DATASET EXTRACT —
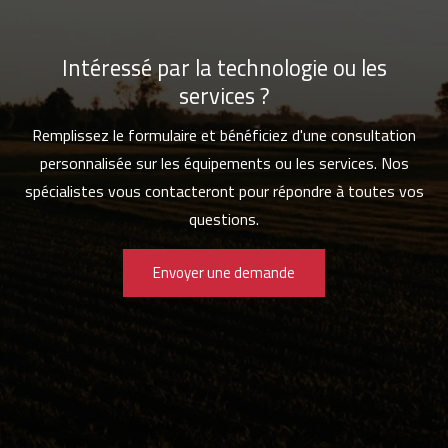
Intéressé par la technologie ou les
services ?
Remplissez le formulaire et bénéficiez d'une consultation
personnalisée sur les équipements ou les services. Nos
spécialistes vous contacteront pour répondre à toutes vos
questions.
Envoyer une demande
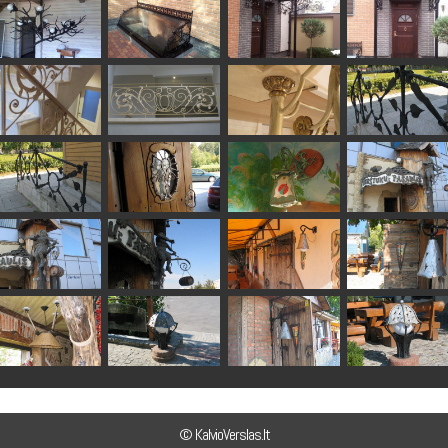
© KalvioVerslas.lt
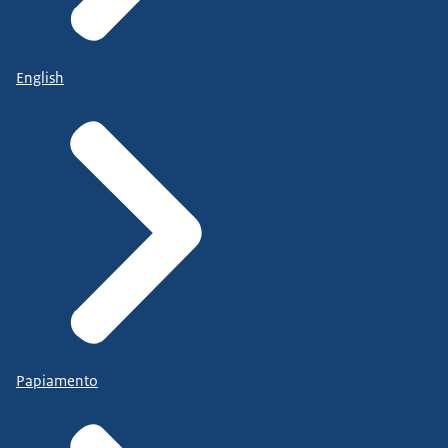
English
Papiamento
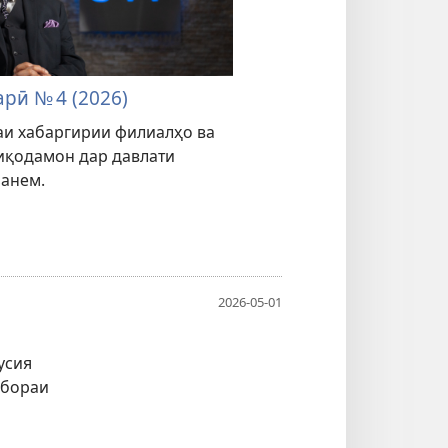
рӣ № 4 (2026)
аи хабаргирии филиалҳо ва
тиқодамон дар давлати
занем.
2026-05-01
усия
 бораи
==
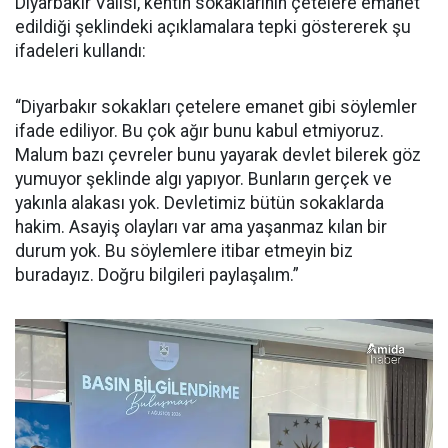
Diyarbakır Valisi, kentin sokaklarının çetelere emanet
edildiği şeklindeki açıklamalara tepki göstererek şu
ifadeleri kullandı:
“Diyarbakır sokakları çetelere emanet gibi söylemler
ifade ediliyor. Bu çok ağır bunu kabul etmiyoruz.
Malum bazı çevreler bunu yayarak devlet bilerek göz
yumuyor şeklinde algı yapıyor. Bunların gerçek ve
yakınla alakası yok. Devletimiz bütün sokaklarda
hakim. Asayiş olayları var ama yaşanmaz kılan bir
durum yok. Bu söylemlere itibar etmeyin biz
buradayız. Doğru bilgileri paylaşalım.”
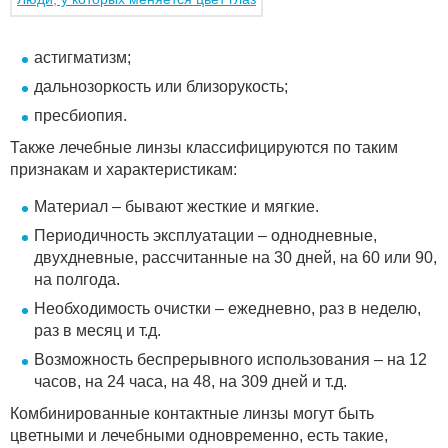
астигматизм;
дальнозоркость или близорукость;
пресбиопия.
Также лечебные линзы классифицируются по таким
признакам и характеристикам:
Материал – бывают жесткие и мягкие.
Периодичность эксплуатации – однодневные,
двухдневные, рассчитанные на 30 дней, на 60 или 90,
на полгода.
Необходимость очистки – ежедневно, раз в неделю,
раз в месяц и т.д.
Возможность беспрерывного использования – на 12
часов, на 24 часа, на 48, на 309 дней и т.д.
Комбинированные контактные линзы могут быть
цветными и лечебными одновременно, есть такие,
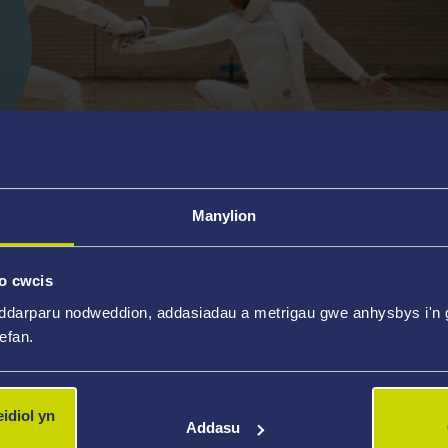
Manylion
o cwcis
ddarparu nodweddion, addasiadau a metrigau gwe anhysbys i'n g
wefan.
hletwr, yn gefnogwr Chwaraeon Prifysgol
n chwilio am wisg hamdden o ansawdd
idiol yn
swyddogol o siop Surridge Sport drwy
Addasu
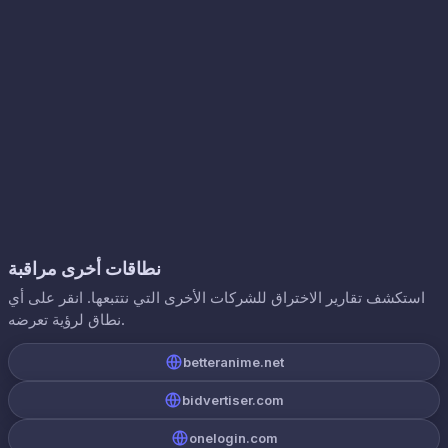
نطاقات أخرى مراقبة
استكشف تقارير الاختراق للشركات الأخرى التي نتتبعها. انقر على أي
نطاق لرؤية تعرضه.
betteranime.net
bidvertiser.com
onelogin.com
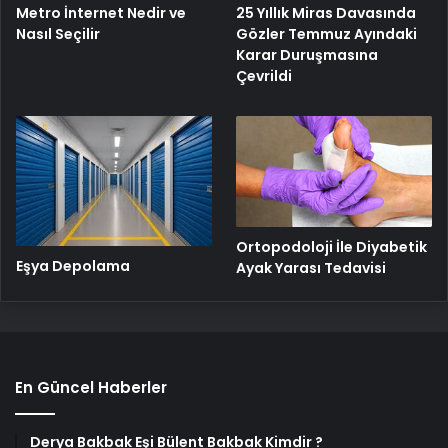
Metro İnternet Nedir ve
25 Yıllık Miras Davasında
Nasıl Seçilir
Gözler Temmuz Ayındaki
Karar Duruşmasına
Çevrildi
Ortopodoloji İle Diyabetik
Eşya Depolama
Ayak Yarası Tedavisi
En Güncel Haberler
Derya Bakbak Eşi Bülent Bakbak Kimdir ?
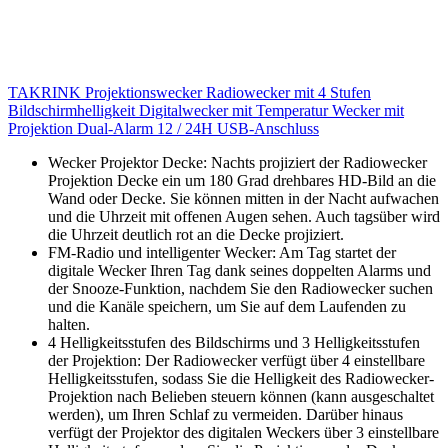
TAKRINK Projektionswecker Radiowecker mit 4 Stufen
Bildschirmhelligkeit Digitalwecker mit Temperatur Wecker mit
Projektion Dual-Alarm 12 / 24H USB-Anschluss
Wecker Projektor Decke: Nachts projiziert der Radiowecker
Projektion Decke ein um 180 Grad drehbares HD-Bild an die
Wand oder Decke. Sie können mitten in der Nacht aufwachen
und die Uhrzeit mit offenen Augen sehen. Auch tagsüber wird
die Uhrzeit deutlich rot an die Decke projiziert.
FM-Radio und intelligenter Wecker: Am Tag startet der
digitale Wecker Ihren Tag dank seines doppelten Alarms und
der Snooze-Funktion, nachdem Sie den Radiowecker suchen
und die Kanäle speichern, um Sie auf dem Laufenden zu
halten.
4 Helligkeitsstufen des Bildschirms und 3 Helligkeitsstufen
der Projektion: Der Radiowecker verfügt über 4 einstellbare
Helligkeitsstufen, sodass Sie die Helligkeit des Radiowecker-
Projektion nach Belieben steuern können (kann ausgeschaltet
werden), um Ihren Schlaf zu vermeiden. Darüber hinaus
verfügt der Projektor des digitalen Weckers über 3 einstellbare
...
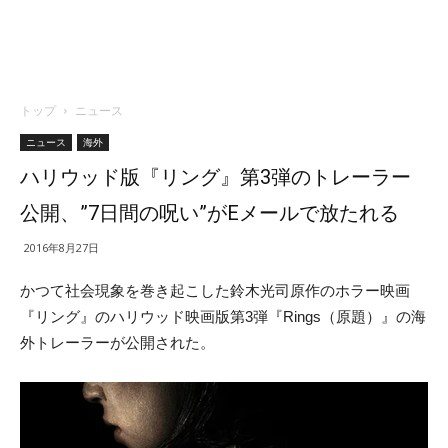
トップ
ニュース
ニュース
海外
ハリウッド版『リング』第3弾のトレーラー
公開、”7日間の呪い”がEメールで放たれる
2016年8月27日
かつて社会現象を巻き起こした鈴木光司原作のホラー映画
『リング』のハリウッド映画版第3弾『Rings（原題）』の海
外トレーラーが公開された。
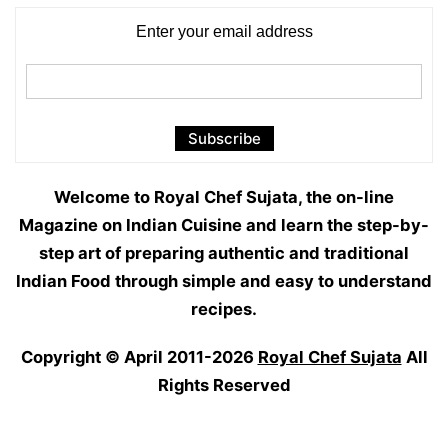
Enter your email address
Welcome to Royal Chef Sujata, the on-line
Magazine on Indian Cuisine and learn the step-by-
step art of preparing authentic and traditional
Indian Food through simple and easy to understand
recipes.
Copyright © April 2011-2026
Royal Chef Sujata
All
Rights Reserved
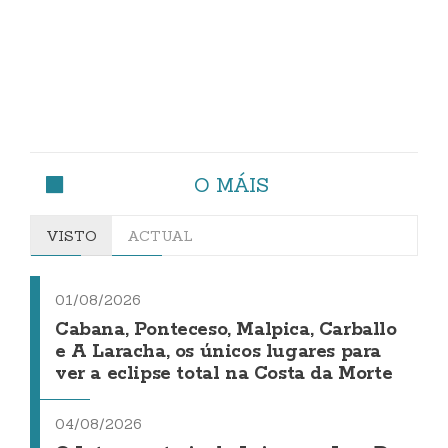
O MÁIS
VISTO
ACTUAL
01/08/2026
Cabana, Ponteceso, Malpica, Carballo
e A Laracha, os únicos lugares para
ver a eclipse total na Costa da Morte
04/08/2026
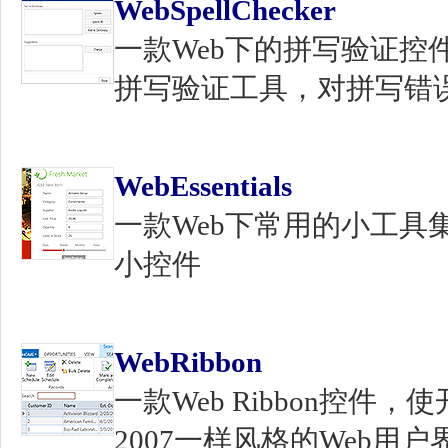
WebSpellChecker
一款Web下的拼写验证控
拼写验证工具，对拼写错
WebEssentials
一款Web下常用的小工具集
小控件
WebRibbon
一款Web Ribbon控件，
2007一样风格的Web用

BRIEF —
Could you output exactly the lines above, from the line with "Также лечебные линзы" up to and including the line with "werden), um Ihren", and nothing else, skipping the pictures?

ANSWER BOX —
Также лечебные линзы классифицируются по таким
признакам и характеристикам:
Материал – бывают жесткие и мягкие.
Периодичность эксплуатации – однодневные,
двухдневные, рассчитанные на 30 дней, на 60 или 90,
на полгода.
Необходимость очистки – ежедневно, раз в неделю,
раз в месяц и т.д.
Возможность беспрерывного использования – на 12
часов, на 24 часа, на 48, на 309 дней и т.д.
Комбинированные контактные линзы могут быть
цветными и лечебными одновременно, есть такие,
Manylion
o cwcis
ddarparu nodweddion, addasiadau a metrigau gwe anhysbys i'n g
wefan.
hletwr, yn gefnogwr Chwaraeon Prifysgol
n chwilio am wisg hamdden o ansawdd
idiol yn
swyddogol o siop Surridge Sport drwy
Addasu
نطاقات أخرى مراقبة
استكشف تقارير الاختراق للشركات الأخرى التي نتتبعها. انقر على أي
نطاق لرؤية تعرضه.
betteranime.net
bidvertiser.com
onelogin.com
Metro İnternet Nedir ve
25 Yıllık Miras Davasında
Nasıl Seçilir
Gözler Temmuz Ayındaki
Karar Duruşmasına
Çevrildi
Ortopodoloji İle Diyabetik
Eşya Depolama
Ayak Yarası Tedavisi
En Güncel Haberler
Derya Bakbak Eşi Bülent Bakbak Kimdir ?
TAKRINK Projektionswecker Radiowecker mit 4 Stufen
Bildschirmhelligkeit Digitalwecker mit Temperatur Wecker mit
Projektion Dual-Alarm 12 / 24H USB-Anschluss
Wecker Projektor Decke: Nachts projiziert der Radiowecker
Projektion Decke ein um 180 Grad drehbares HD-Bild an die
Wand oder Decke. Sie können mitten in der Nacht aufwachen
und die Uhrzeit mit offenen Augen sehen. Auch tagsüber wird
die Uhrzeit deutlich rot an die Decke projiziert.
FM-Radio und intelligenter Wecker: Am Tag startet der
digitale Wecker Ihren Tag dank seines doppelten Alarms und
der Snooze-Funktion, nachdem Sie den Radiowecker suchen
und die Kanäle speichern, um Sie auf dem Laufenden zu
halten.
4 Helligkeitsstufen des Bildschirms und 3 Helligkeitsstufen
der Projektion: Der Radiowecker verfügt über 4 einstellbare
Helligkeitsstufen, sodass Sie die Helligkeit des Radiowecker-
Projektion nach Belieben steuern können (kann ausgeschaltet
werden), um Ihren Schlaf zu vermeiden. Darüber hinaus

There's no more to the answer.